Selain AS, Tiongkok juga berencana mengirimkan astronot ke bulan pada tahun 2030, sejalan dengan upaya perjalanan luar angkasa yang dilakukan dua kekuatan global terbesar di dunia.

Meskipun tidak ada negara lain – India, Rusia, Uni Emirat Arab, Jepang, Korea Selatan, dan perusahaan swasta – yang mengumumkan misi berawak ke permukaan bulan – ada ambisi untuk terbang ke bulan dalam beberapa tahun terakhir.

Categories
Teknologi

China Luncurkan Satelit Relai Sinyal untuk Misi ke Sisi Tersembunyi Bulan 

bachkim24h.com, JAKARTA — China pada Rabu (20/3/2024) meluncurkan satelit yang akan berfungsi sebagai jembatan komunikasi antara misi darat di Bumi dan misi masa depan ke sisi jauh bulan. Satelit ini menandai fase baru dalam program eksplorasi bulan jangka panjang negara tersebut.

Pada Rabu (20/3/2024), Reuters melaporkan bahwa roket sepanjang 8 Maret itu membawa Queqiao-2 berbobot 1,2 meter ton dan dua satelit yang lebih kecil, Tiandu-1 dan Tiandu-2. Queqiao dinamai berdasarkan jembatan mitos yang terbuat dari burung murai. Media pemerintah melaporkan bahwa rudal tersebut diluncurkan dari pulau selatan provinsi Hainan.

Sisi dekat Bulan selalu menghadap Bumi. Artinya tidak ada saling berhadapan secara langsung, sehingga pertukaran data tidak dapat dilakukan dalam jarak jauh.

Queqiao-2 akan mengorbit bulan dan mengirimkan sinyal ke misi Chang’e-6, yang diperkirakan akan diluncurkan pada bulan Mei. Misi robotik Chang’e 6 akan mencoba mengambil sampel cekungan kuno dengan mengambil material bulan dari sisi jauh bulan untuk pertama kalinya.

Queqiao-2 juga akan digunakan sebagai platform relai untuk misi bulan Chang’e-7 pada tahun 2026 dan misi Chang’e-8 pada tahun 2028. Pada tahun 2040, Queqiao-2 akan menjadi bagian dari kelompok satelit relai. sebagai jembatan komunikasi misi berawak ke Bulan dan menjelajahi planet lain seperti Mars dan Venus.

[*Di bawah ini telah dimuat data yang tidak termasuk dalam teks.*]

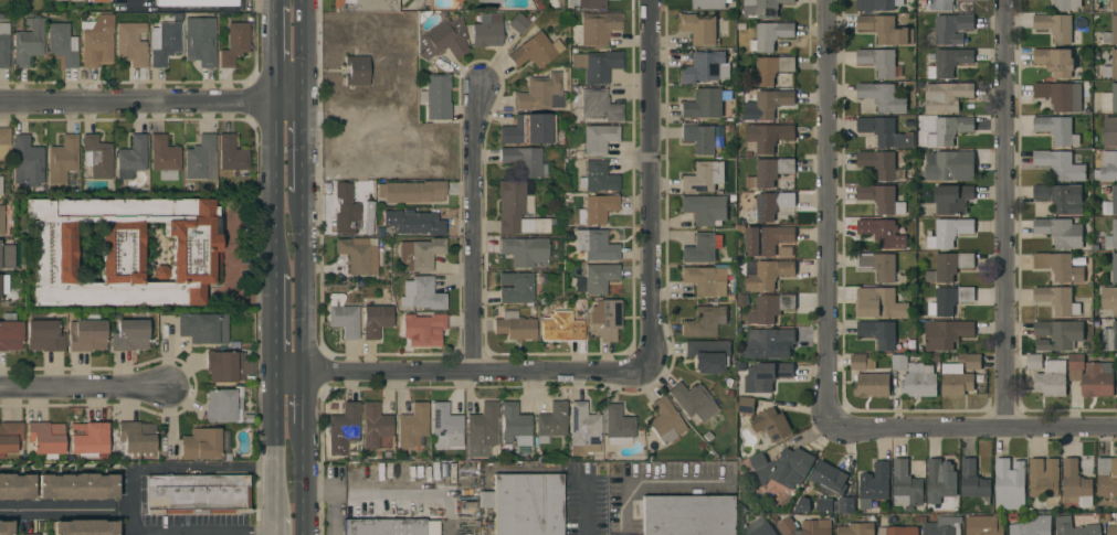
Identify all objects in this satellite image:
building: (95, 0)
building: (456, 1)
building: (491, 1)
road: (130, 2)
building: (196, 3)
road: (272, 4)
building: (553, 4)
building: (588, 4)
building: (709, 4)
building: (1066, 4)
building: (1110, 4)
building: (538, 5)
building: (875, 5)
building: (936, 5)
building: (364, 6)
building: (762, 8)
building: (530, 17)
building: (518, 23)
building: (1055, 27)
building: (699, 28)
building: (951, 28)
building: (595, 29)
building: (885, 29)
building: (487, 31)
building: (1111, 32)
building: (770, 35)
building: (443, 39)
building: (96, 41)
building: (199, 41)
building: (28, 43)
building: (63, 43)
building: (131, 43)
building: (164, 43)
building: (234, 44)
building: (4, 45)
road: (302, 50)
building: (534, 50)
road: (272, 55)
building: (878, 61)
building: (1055, 61)
building: (949, 62)
building: (597, 65)
building: (1111, 66)
building: (705, 68)
building: (356, 70)
building: (768, 70)
building: (540, 94)
building: (946, 96)
building: (1060, 96)
building: (437, 97)
building: (882, 97)
building: (1109, 100)
road: (151, 101)
building: (772, 102)
building: (706, 104)
building: (598, 105)
building: (909, 124)
building: (539, 129)
building: (948, 130)
building: (1057, 130)
building: (884, 131)
building: (1110, 131)
building: (511, 132)
building: (767, 135)
building: (4, 137)
building: (599, 138)
building: (703, 138)
building: (1096, 141)
road: (302, 147)
building: (231, 154)
building: (97, 157)
building: (131, 158)
building: (164, 158)
building: (201, 159)
building: (62, 161)
building: (523, 161)
building: (27, 162)
building: (879, 163)
building: (1060, 164)
building: (949, 166)
building: (1108, 166)
building: (769, 172)
building: (899, 174)
building: (597, 177)
building: (703, 177)
building: (0, 185)
road: (651, 186)
road: (271, 190)
building: (412, 192)
building: (1061, 197)
building: (881, 198)
building: (952, 198)
building: (1110, 203)
building: (769, 206)
building: (518, 209)
building: (597, 209)
building: (705, 209)
building: (345, 210)
road: (828, 214)
road: (1006, 216)
building: (1, 220)
building: (414, 222)
building: (881, 232)
building: (948, 232)
building: (1060, 232)
road: (473, 233)
building: (1111, 236)
building: (766, 239)
building: (594, 245)
building: (700, 249)
building: (784, 249)
building: (524, 250)
building: (123, 251)
road: (229, 252)
building: (419, 254)
building: (357, 255)
building: (6, 257)
building: (880, 266)
building: (949, 266)
building: (1059, 266)
building: (1113, 268)
building: (766, 273)
building: (596, 278)
building: (707, 279)
building: (3, 283)
road: (302, 286)
building: (518, 287)
building: (422, 294)
building: (1057, 299)
building: (1109, 299)
building: (741, 300)
building: (949, 300)
building: (879, 303)
building: (770, 308)
building: (343, 316)
building: (606, 318)
building: (375, 320)
building: (704, 321)
building: (514, 326)
building: (203, 328)
building: (561, 328)
road: (271, 329)
building: (425, 329)
building: (10, 333)
building: (878, 333)
building: (945, 333)
building: (86, 334)
building: (130, 334)
building: (1058, 334)
building: (44, 336)
building: (1109, 338)
building: (766, 342)
building: (708, 355)
building: (862, 361)
building: (899, 361)
building: (970, 361)
building: (1034, 361)
building: (227, 367)
road: (460, 376)
building: (765, 376)
building: (1092, 376)
building: (1052, 378)
building: (955, 380)
building: (919, 381)
building: (728, 383)
building: (872, 385)
road: (83, 389)
building: (729, 393)
building: (693, 401)
road: (302, 402)
building: (746, 404)
building: (221, 405)
road: (167, 420)
building: (551, 422)
building: (665, 422)
building: (446, 424)
building: (412, 425)
building: (514, 425)
building: (375, 426)
building: (618, 426)
building: (770, 426)
building: (583, 430)
building: (343, 431)
building: (481, 431)
road: (976, 431)
building: (707, 436)
building: (10, 437)
building: (45, 439)
building: (88, 439)
building: (137, 439)
building: (200, 444)
building: (702, 446)
road: (269, 447)
building: (708, 454)
building: (783, 467)
road: (166, 469)
building: (828, 477)
building: (1107, 477)
building: (1044, 479)
road: (303, 481)
building: (465, 482)
building: (974, 482)
building: (1076, 483)
building: (874, 484)
building: (1009, 484)
building: (906, 485)
building: (941, 485)
building: (16, 486)
building: (76, 486)
building: (196, 494)
building: (485, 500)
building: (527, 504)
building: (469, 505)
building: (802, 505)
building: (846, 505)
road: (585, 506)
building: (825, 506)
road: (56, 510)
building: (686, 515)
building: (774, 519)
road: (269, 526)
building: (943, 526)
building: (983, 526)
building: (1063, 526)
building: (6, 527)
building: (84, 527)
building: (390, 527)
building: (805, 527)
building: (1032, 527)
building: (759, 528)
building: (857, 529)
building: (1112, 530)
building: (898, 531)
road: (255, 534)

Sedangkan Tiandu-1 dan Tiandu-2 akan melakukan pengujian untuk membangun konstelasi kecil. Konstelasi ini juga akan menyediakan dukungan komunikasi, navigasi, dan penginderaan jarak jauh untuk stasiun penelitian Tiongkok yang direncanakan berlokasi di kutub selatan bulan.

Queqiao-2 dirancang untuk memiliki harapan hidup setidaknya delapan tahun dan akan menggantikan Queqiao-1, yang diluncurkan pada tahun 2018. Queqiao-1, yang dirancang untuk masa pakai lima tahun, hanya sepertiganya. Massa Queqiao-2 adalah satelit relai pertama yang diluncurkan di sisi jauh Bulan. Pada tahun 2019, Chang’e-4 menjadi pesawat ruang angkasa pertama yang melakukan pendaratan lunak di sisi jauh Bulan.